**Instructions to follow:** Pick out each of the lines below that contains the word "elevation", and copy every one of those lines.

**Records shown:**
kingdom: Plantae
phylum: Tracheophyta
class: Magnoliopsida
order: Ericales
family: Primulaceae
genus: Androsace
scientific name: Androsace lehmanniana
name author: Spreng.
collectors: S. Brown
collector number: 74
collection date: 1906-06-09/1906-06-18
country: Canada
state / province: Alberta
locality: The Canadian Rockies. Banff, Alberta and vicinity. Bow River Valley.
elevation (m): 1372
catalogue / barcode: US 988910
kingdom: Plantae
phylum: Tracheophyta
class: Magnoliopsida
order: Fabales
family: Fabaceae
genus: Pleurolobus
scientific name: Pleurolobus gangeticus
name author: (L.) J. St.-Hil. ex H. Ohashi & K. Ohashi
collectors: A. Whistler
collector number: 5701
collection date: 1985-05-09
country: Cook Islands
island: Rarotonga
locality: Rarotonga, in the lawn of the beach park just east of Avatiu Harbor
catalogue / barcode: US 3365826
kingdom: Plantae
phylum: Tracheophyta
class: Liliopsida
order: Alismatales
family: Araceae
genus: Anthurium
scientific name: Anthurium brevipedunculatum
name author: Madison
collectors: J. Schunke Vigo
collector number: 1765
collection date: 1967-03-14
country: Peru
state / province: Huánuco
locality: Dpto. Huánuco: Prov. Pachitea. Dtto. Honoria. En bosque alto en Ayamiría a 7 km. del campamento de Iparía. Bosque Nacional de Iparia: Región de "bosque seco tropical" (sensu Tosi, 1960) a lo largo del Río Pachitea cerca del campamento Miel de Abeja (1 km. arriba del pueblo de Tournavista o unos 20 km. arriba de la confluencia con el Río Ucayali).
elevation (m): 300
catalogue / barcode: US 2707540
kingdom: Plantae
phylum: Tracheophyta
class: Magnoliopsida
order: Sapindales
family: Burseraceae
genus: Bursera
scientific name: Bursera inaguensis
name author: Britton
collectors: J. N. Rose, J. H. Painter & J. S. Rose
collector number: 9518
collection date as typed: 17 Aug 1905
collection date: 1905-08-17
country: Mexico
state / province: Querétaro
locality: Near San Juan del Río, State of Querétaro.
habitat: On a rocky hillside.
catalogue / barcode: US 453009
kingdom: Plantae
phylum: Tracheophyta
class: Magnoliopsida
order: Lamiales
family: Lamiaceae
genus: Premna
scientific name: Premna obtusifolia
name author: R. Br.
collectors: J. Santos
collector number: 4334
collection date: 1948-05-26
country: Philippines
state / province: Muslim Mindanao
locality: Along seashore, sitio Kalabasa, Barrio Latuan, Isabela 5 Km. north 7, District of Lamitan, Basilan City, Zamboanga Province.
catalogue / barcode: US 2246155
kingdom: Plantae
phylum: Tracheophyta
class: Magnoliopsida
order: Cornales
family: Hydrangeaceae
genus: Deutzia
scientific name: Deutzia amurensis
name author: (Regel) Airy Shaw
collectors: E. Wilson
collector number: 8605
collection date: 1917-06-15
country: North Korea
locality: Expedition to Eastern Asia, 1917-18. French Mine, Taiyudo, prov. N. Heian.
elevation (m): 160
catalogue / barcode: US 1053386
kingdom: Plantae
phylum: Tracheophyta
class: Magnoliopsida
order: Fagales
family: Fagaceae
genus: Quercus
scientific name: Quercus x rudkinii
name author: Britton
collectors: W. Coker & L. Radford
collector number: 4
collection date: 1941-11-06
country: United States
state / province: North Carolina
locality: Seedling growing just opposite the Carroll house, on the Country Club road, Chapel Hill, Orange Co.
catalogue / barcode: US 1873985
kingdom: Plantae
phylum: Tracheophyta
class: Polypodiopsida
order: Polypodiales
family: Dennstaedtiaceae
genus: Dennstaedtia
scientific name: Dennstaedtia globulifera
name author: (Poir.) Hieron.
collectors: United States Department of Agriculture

**Expected output:**
elevation (m): 1372
elevation (m): 300
elevation (m): 160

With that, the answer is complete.